Selon les experts, Denis T., hospitalisé en urgence dimanche et absent de l'audience lundi, n'était qu'un "exécutant". "Il n'était pas censé calculer les points de freinage", a souligné Bernard Dumas. "Sa mission était de suivre scrupuleusement les consignes" données par le cadre SNCF présent en cabine de pilotage, a complété Bernard Lerouge.

"Quelle faute peut-on reprocher au conducteur?", veut savoir son avocat, Me Philippe Sarda. "Ce n'est pas à nous de répondre", éludent les experts. L'avocat insiste et répète sa question. Les experts se tournent vers le tribunal et déclarent: "On ne peut rien lui reprocher".

D'autres avocats tentent de s'engouffrer dans la brèche. "Est-ce que Philippe B. a eu une cause directe dans l'accident?", interroge Me Mario-Pierre Stasi.

"Une cause directe? Non", répondent sobrement les experts.

Les causes de l'accident sont connues: vitesse excessive et freinage trop tardif. Mais le tribunal devra déterminer les responsabilités de chacun dans ce drame.

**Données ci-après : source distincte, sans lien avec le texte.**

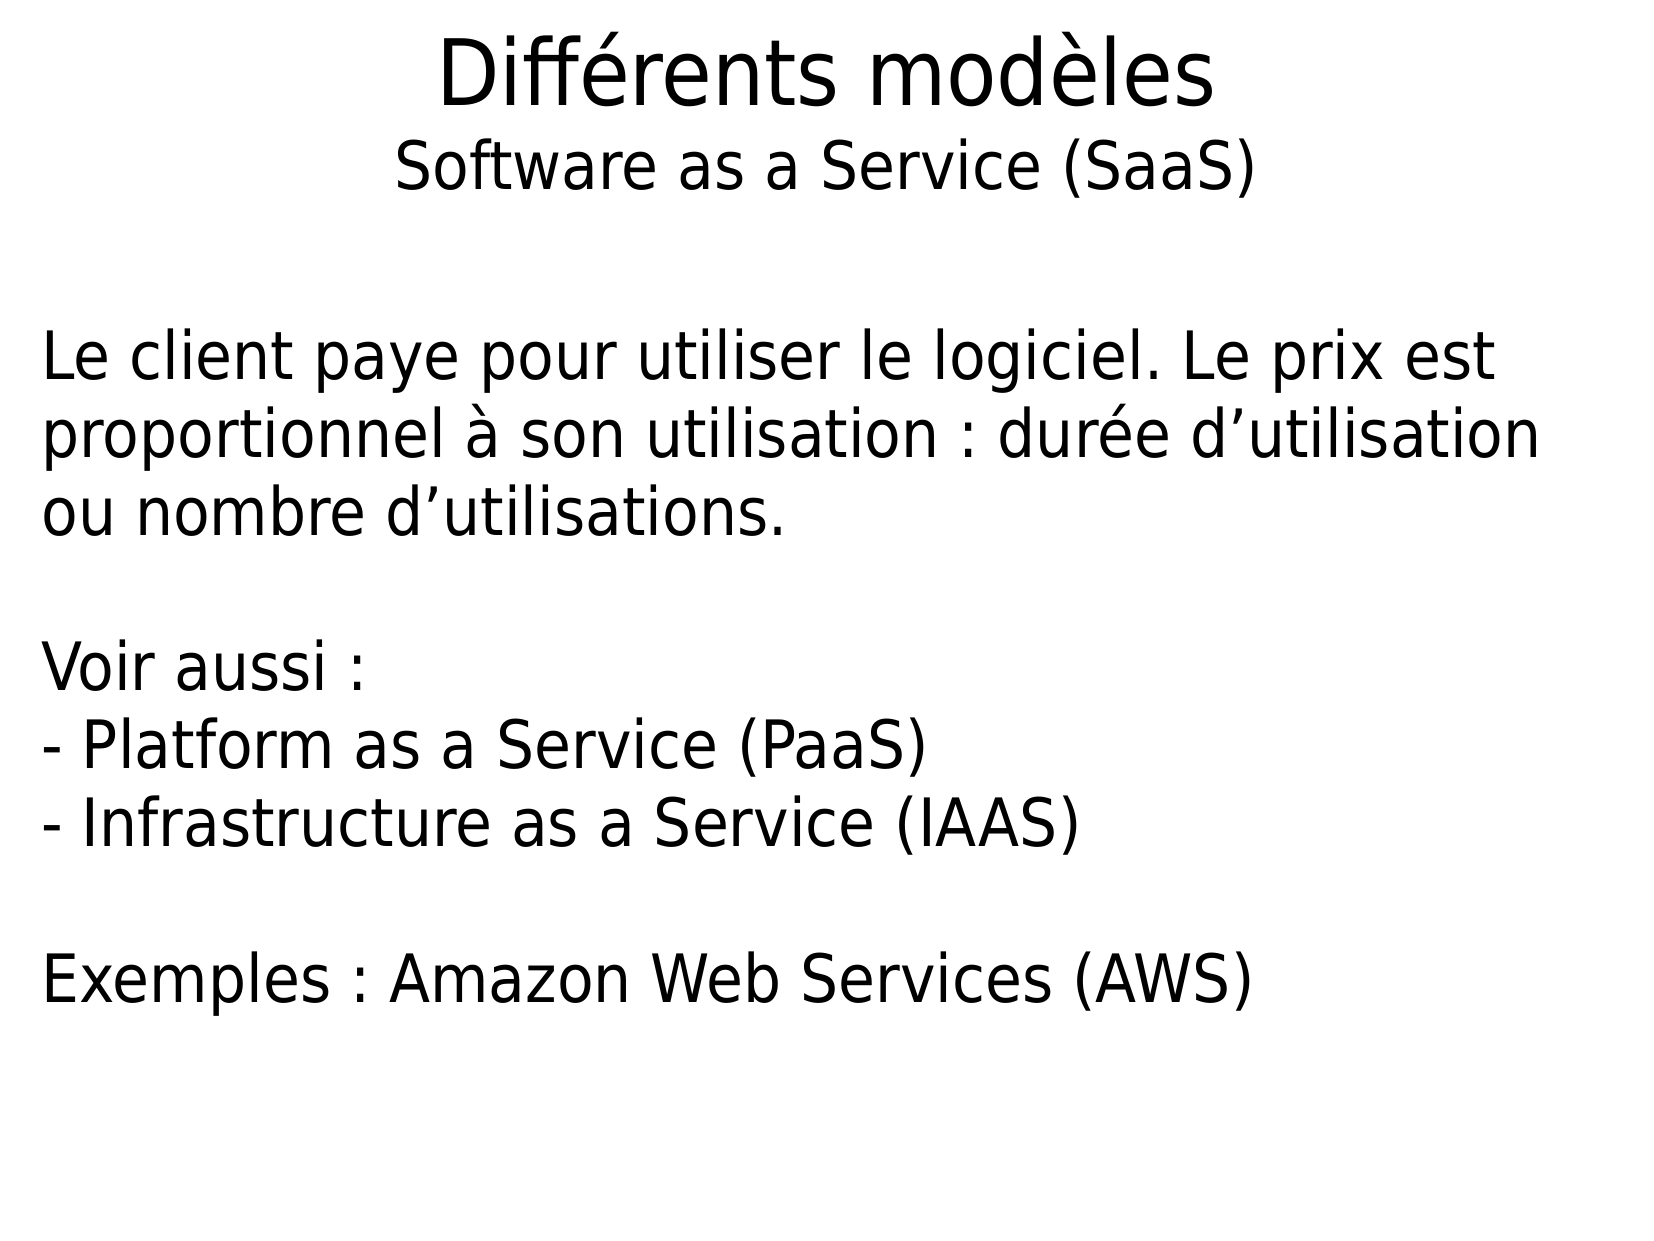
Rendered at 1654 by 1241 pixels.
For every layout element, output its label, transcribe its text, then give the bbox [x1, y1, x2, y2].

title Le client paye pour utiliser le logiciel. Le prix est proportionnel à son utilisation : durée d’utilisation ou nombre d’utilisations. Voir aussi : - Platform as a Service (PaaS) - Infrastructure as a Service (IAAS) Exemples : Amazon Web Services (AWS) [41, 240, 1613, 1201]
title Différents modèles Software as a Service (SaaS) [41, 12, 1613, 214]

"Lacunes et mauvaises décisions"

Le 14 novembre 2015, 53 personnes, salariés du secteur ferroviaire et membres de leurs familles, dont quatre enfants, avaient pris place à bord de la rame pour l'ultime test du tronçon de la nouvelle LGVEE entre Baudrecourt (Moselle) et Vendenheim (Bas-Rhin).

A 15h04, au niveau d'Eckwersheim (Bas-Rhin), à 20 km de Strasbourg, le train a abordé une courbe à 265 km/h, très largement au-dessus des 176 km/h prévus à cet endroit. Il a déraillé 200 mètres plus loin à une vitesse estimée de 243 km/h. Onze personnes ont perdu la vie et 42 autres ont été blessées, dont une vingtaine grièvement.

Pour les experts, la vitesse excessive du train "trouve son origine dans un certain nombre de lacunes et de mauvaises décisions ou d'absence de décision", notamment de la part de Systra et de la SNCF.

Des préconisations de vitesse non suivies

Parmi les "mauvaises décisions", les experts ont cité celle "de valider la ligne à 330 km/h au lieu de 187 km/h", comme cela était initialement préconisé, sur un tronçon d'environ trois kilomètres.

"Si une réduction de la vitesse à 187 km/h avait été demandée à l'équipe de conduite, un enclenchement tardif du freinage aurait entraîné une vitesse excessive" mais "n'aurait pas conduit à un basculement ou un déraillement du train", ont affirmé les experts. Après un incident au cours d'un essai le 11 novembre, Systra avait reconnu que le palier à 330 km/h n'était "pas réaliste", ont rappelé les experts.

La SNCF a toujours donné à Systra les "informations utiles et nécessaires" pour la bonne marche des essais, s'est défendu l'avocat de la compagnie, Me Emmanuel Marsigny. Le procès est prévu jusqu'au 16 mai.